### Exercises
a – In the Blake passage below, copy the part starting with "William worked in" and going on through "of his life.".
b – Translate this sentence from the Blake passage into Spanish: "Blake married Catherine Boucher at age 25, and she worked with him on most of his artistic creations."

### Excerpt to read

William worked in his father's shop until his talent for drawing
became so obvious that he was apprenticed to engraver James
Basire at age 14. He finished his apprenticeship at age 21, and
set out to make his living as an engraver.
Blake married Catherine Boucher at age 25, and she worked with
him on most of his artistic creations. Together they published a
book of Blake's poems and drawings called Songs of Innocence.
Blake engraved the words and pictures on copper plates (a method
he claimed he received in a dream), and Catherine coloured the
plates and bound the books. Songs of Innocence sold slowly
during Blake's lifetime, indeed Blake struggled close to poverty
for much of his life.
More successful was a series of copperplate engravings Blake did
to illustrate the Book of Job for a new edition of the Old
Testament.

### Data under study
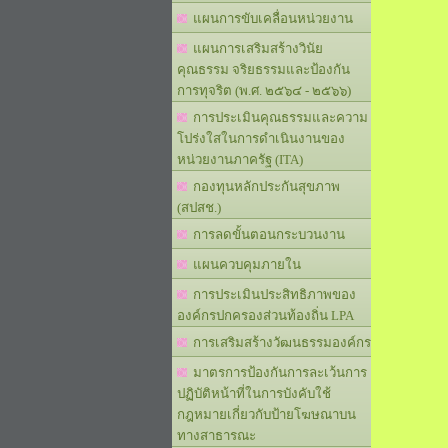
แผนการขับเคลื่อนหน่วยงาน
แผนการเสริมสร้างวินัย
คุณธรรม จริยธรรมและป้องกัน
การทุจริต (พ.ศ. ๒๕๖๔ - ๒๕๖๖)
การประเมินคุณธรรมและความ
โปร่งใสในการดำเนินงานของ
หน่วยงานภาครัฐ (ITA)
กองทุนหลักประกันสุขภาพ
(สปสช.)
การลดขั้นตอนกระบวนงาน
แผนควบคุมภายใน
การประเมินประสิทธิภาพของ
องค์กรปกครองส่วนท้องถิ่น LPA
การเสริมสร้างวัฒนธรรมองค์กร
มาตรการป้องกันการละเว้นการ
ปฏิบัติหน้าที่ในการบังคับใช้
กฎหมายเกี่ยวกับป้ายโฆษณาบน
ทางสาธารณะ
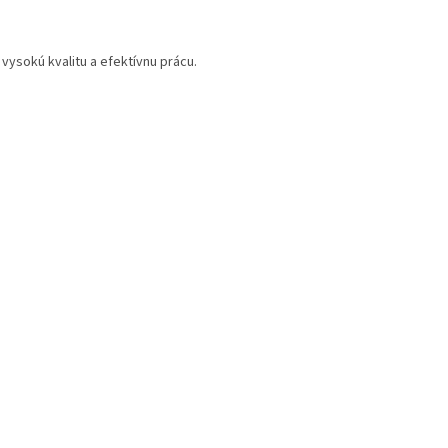
vysokú kvalitu a efektívnu prácu.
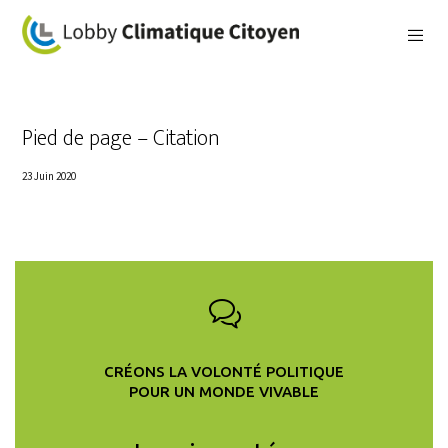
Pied de page – Citation
23 Juin 2020
CRÉONS LA VOLONTÉ POLITIQUE
POUR UN MONDE VIVABLE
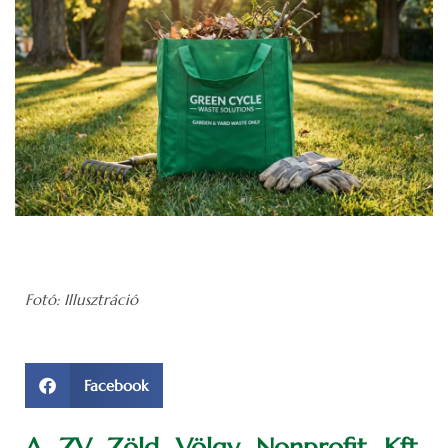
Fotó: Illusztráció
Facebook
A ZV Zöld Völgy Nonprofit Kft.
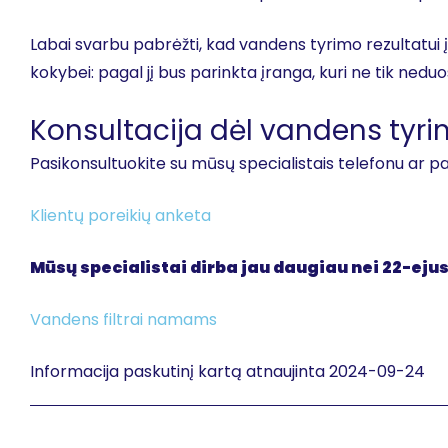
Labai svarbu pabrėžti, kad vandens tyrimo rezultatui 
kokybei: pagal jį bus parinkta įranga, kuri ne tik ned
Konsultacija dėl vandens tyr
Pasikonsultuokite su mūsų specialistais telefonu ar p
Klientų poreikių anketa
Mūsų specialistai dirba jau daugiau nei 22-eju
Vandens filtrai namams
Informacija paskutinį kartą atnaujinta 2024-09-24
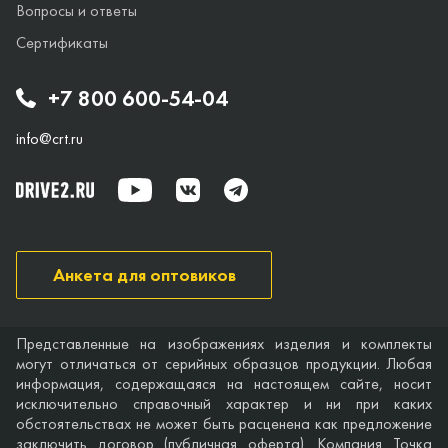
Вопросы и ответы
Сертификаты
+7 800 600-54-04
info@crt.ru
Анкета для оптовиков
Представленные на изображениях изделия и комплекты
могут отличаться от серийных образцов продукции. Любая
информация, содержащаяся на настоящем сайте, носит
исключительно справочный характер и ни при каких
обстоятельствах не может быть расценена как предложение
заключить договор (публичная оферта). Компания Точка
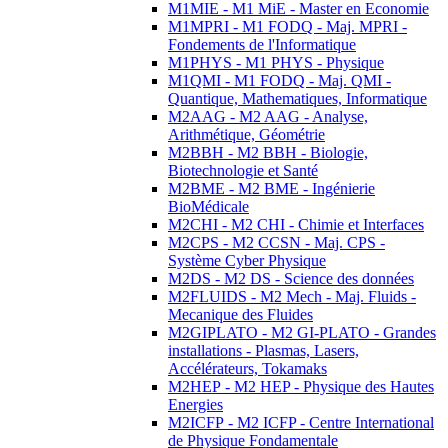
M1MIE - M1 MiE - Master en Economie
M1MPRI - M1 FODQ - Maj. MPRI -
Fondements de l'Informatique
M1PHYS - M1 PHYS - Physique
M1QMI - M1 FODQ - Maj. QMI -
Quantique, Mathematiques, Informatique
M2AAG - M2 AAG - Analyse,
Arithmétique, Géométrie
M2BBH - M2 BBH - Biologie,
Biotechnologie et Santé
M2BME - M2 BME - Ingénierie
BioMédicale
M2CHI - M2 CHI - Chimie et Interfaces
M2CPS - M2 CCSN - Maj. CPS -
Système Cyber Physique
M2DS - M2 DS - Science des données
M2FLUIDS - M2 Mech - Maj. Fluids -
Mecanique des Fluides
M2GIPLATO - M2 GI-PLATO - Grandes
installations - Plasmas, Lasers,
Accélérateurs, Tokamaks
M2HEP - M2 HEP - Physique des Hautes
Energies
M2ICFP - M2 ICFP - Centre International
de Physique Fondamentale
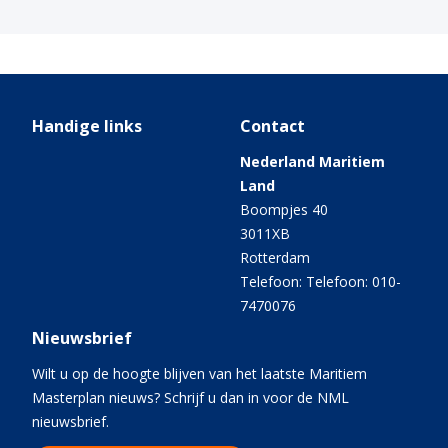
Handige links
Contact
Nederland Maritiem
Land
Boompjes 40
3011XB
Rotterdam
Telefoon: Telefoon: 010-
7470076
Nieuwsbrief
Wilt u op de hoogte blijven van het laatste Maritiem
Masterplan nieuws? Schrijf u dan in voor de NML
nieuwsbrief.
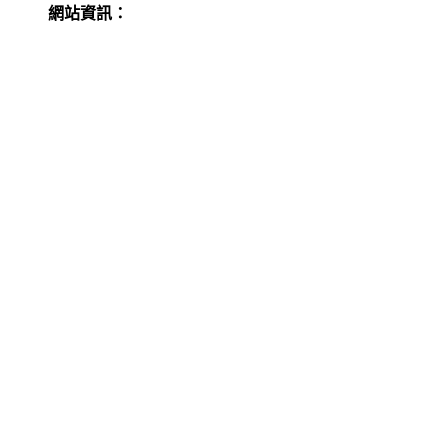
網站資訊：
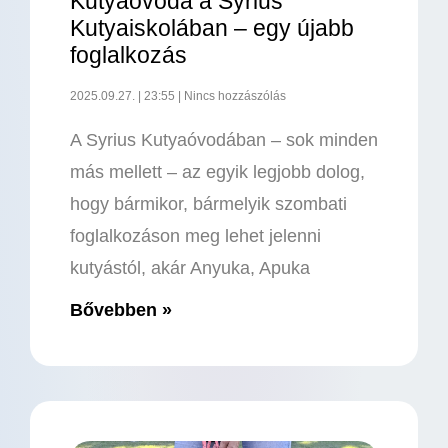
Kutyaóvoda a Syrius
Kutyaiskolában – egy újabb
foglalkozás
2025.09.27.
23:55
Nincs hozzászólás
A Syrius Kutyaóvodában – sok minden
más mellett – az egyik legjobb dolog,
hogy bármikor, bármelyik szombati
foglalkozáson meg lehet jelenni
kutyástól, akár Anyuka, Apuka
Bővebben »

### Set of answers
a –
William worked in his father's shop until his talent for drawing
became so obvious that he was apprenticed to engraver James
Basire at age 14. He finished his apprenticeship at age 21, and
set out to make his living as an engraver.
Blake married Catherine Boucher at age 25, and she worked with
him on most of his artistic creations. Together they published a
book of Blake's poems and drawings called Songs of Innocence.
Blake engraved the words and pictures on copper plates (a method
he claimed he received in a dream), and Catherine coloured the
plates and bound the books. Songs of Innocence sold slowly
during Blake's lifetime, indeed Blake struggled close to poverty
for much of his life.

b – Blake se casó con Catherine Boucher a los 25 años, y ella trabajó con él en la mayoría de sus creaciones artísticas.